Every line in the records below with the string "Veress" needs to be copied out.

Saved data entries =
§ §

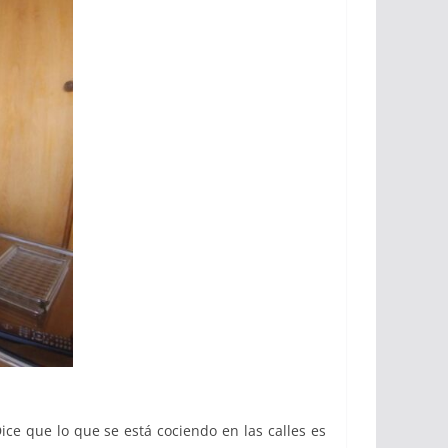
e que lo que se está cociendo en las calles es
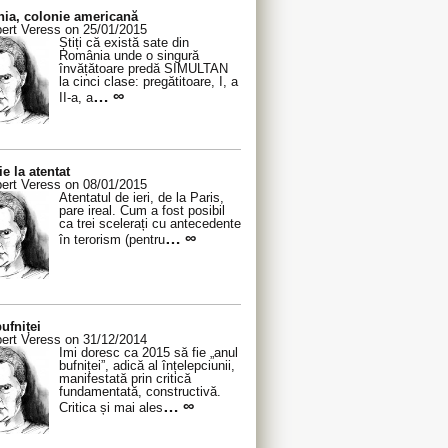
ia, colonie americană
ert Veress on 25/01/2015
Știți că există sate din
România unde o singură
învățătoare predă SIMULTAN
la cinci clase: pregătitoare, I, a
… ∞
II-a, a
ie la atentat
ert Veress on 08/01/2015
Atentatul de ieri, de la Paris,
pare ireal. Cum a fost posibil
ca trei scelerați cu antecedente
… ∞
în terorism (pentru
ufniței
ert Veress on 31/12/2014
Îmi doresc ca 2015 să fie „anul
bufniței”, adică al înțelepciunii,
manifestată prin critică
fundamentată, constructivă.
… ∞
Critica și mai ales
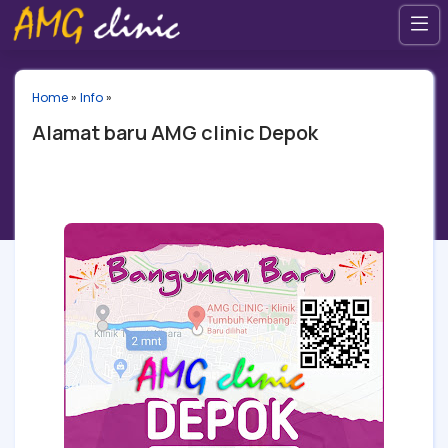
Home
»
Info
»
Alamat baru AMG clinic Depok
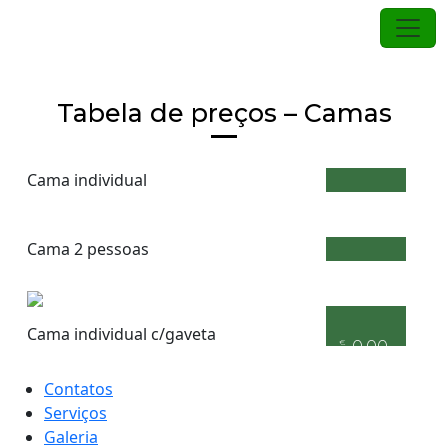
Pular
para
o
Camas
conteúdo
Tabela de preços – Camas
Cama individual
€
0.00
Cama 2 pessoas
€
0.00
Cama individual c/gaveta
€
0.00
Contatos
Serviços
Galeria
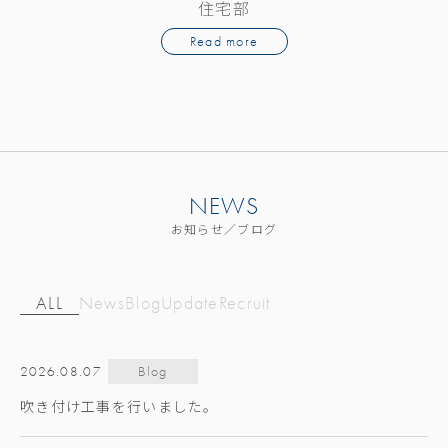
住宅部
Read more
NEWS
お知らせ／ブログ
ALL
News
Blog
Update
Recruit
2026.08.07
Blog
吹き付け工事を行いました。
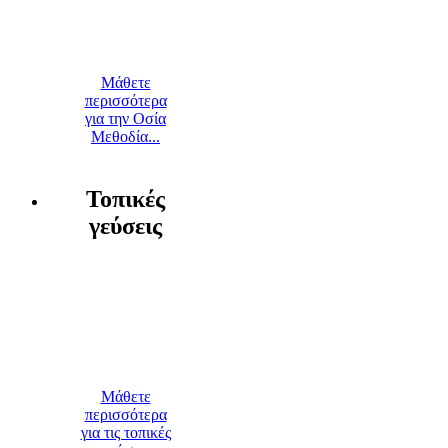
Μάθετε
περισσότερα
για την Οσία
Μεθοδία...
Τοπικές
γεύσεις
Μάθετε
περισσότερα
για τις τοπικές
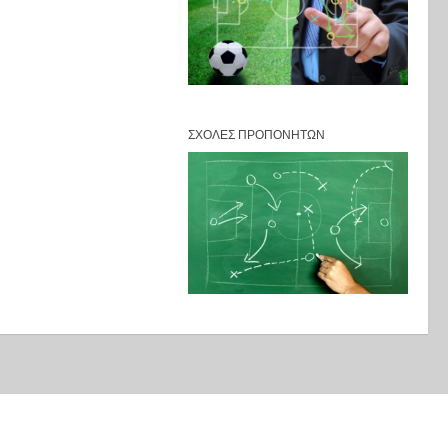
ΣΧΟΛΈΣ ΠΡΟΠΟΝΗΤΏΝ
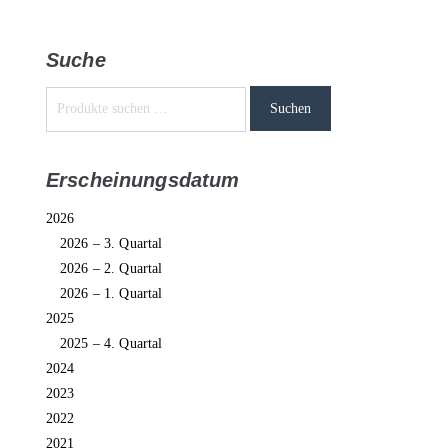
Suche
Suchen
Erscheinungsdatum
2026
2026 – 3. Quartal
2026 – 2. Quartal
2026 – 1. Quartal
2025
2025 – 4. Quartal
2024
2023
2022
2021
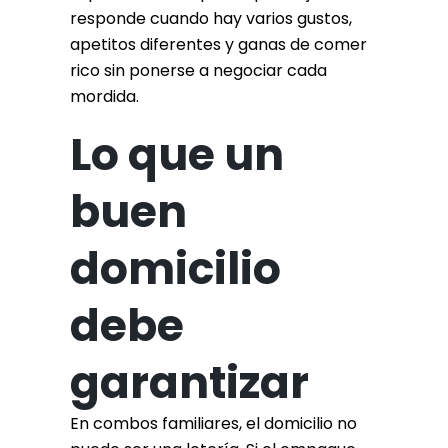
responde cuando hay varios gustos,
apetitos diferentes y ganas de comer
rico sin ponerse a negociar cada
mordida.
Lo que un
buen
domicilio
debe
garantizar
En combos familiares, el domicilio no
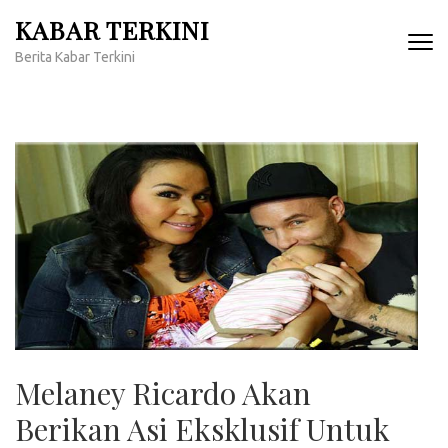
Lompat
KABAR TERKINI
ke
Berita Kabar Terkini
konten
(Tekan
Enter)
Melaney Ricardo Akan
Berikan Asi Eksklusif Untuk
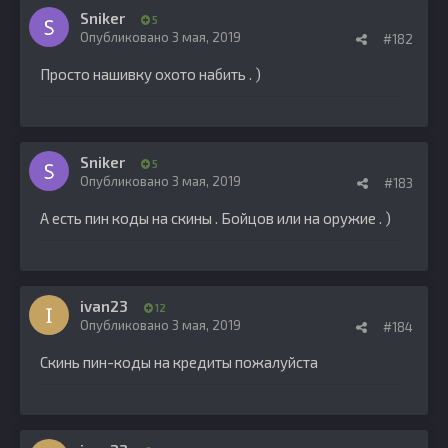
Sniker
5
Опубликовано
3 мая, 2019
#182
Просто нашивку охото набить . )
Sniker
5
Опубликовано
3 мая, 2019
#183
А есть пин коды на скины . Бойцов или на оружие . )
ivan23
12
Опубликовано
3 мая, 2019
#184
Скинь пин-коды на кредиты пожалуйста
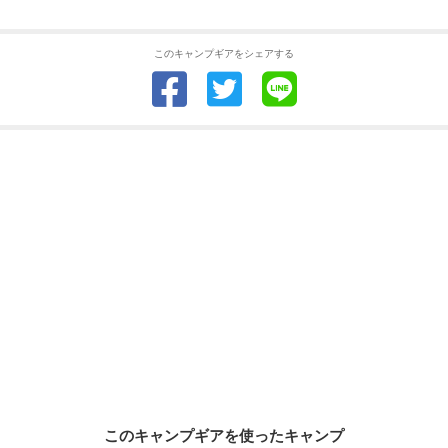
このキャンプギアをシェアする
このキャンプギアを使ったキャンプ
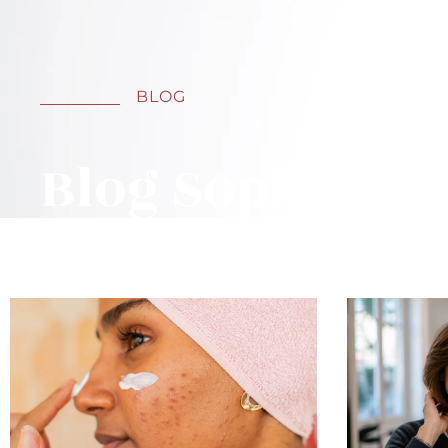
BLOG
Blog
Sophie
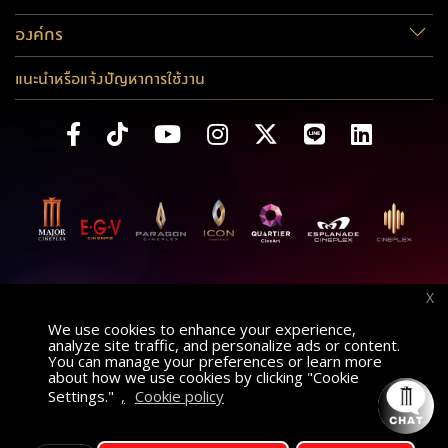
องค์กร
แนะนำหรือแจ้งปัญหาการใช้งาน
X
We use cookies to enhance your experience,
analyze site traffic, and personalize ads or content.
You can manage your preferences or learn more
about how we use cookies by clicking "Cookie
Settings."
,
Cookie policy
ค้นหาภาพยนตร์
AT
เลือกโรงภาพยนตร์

§ §

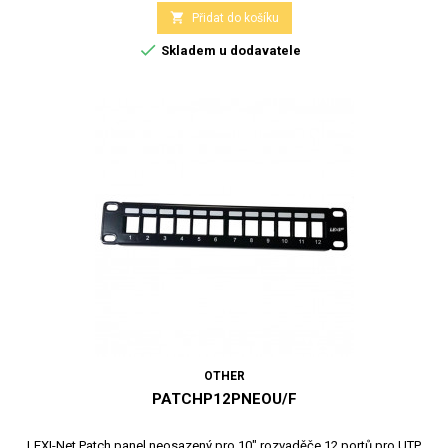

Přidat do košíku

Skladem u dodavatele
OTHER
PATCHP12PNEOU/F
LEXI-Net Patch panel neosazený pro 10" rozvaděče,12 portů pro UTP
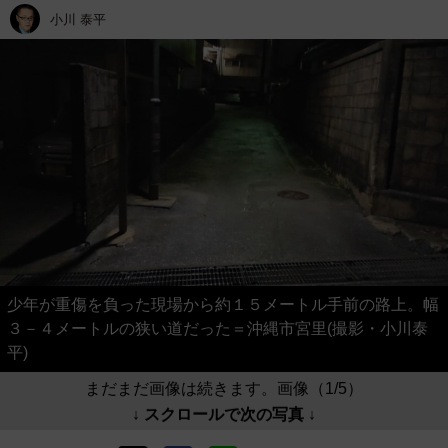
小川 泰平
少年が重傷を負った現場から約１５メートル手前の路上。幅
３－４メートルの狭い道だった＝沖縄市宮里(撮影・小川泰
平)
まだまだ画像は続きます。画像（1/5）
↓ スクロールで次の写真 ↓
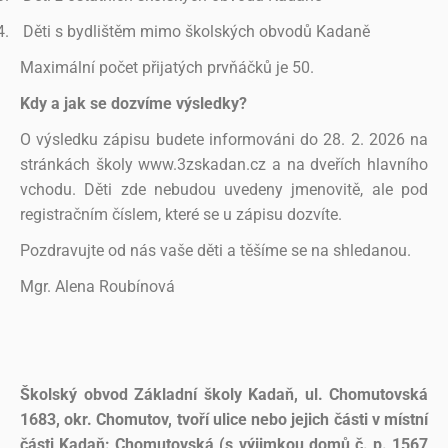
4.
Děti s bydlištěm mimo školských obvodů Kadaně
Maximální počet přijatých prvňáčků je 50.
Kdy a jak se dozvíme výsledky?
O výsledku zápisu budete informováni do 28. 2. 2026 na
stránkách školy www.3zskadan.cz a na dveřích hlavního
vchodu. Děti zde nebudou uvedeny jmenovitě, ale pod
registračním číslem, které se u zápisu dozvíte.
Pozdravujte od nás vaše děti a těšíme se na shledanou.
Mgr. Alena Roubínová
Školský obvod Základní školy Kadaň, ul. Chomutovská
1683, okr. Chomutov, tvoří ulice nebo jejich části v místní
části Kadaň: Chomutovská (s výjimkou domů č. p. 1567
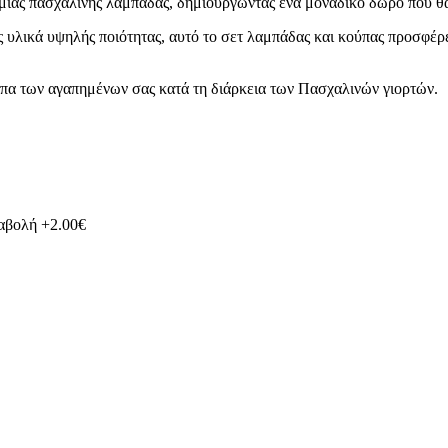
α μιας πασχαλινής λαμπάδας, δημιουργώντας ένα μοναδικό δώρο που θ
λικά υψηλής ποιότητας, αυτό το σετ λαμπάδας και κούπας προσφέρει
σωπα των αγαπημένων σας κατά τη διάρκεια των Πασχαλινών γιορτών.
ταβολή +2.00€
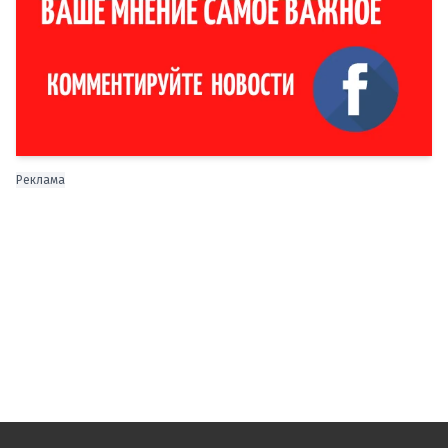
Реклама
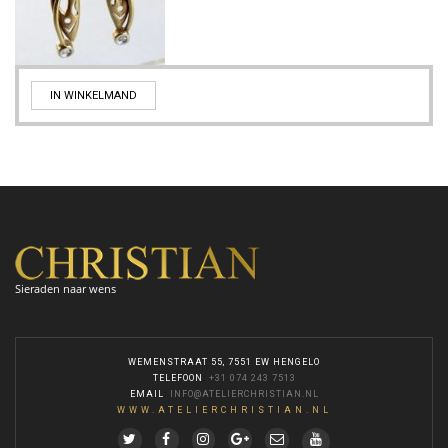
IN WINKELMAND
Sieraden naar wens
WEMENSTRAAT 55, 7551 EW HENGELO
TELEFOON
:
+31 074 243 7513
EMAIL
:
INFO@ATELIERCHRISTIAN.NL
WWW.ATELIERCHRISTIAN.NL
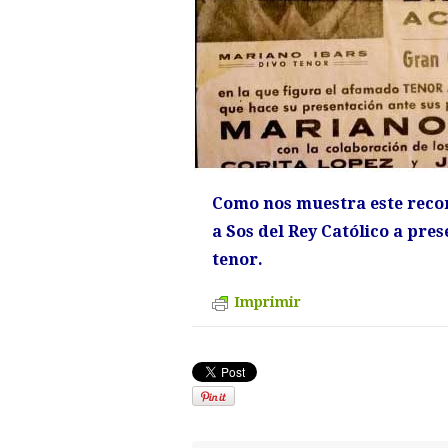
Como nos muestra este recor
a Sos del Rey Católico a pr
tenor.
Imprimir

§ §

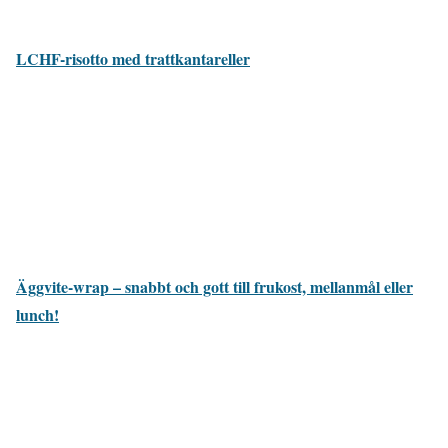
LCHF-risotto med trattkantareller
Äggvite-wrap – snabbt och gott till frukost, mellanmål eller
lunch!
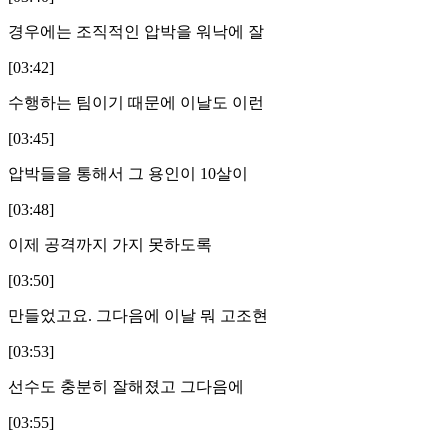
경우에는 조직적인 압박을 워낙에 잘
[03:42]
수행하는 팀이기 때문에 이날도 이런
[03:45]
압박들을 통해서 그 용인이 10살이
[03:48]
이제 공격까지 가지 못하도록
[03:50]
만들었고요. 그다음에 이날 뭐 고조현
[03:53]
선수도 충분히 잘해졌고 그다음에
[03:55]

§ §

Result of this task =
ert Veress on 25/01/2015
ert Veress on 08/01/2015
ert Veress on 31/12/2014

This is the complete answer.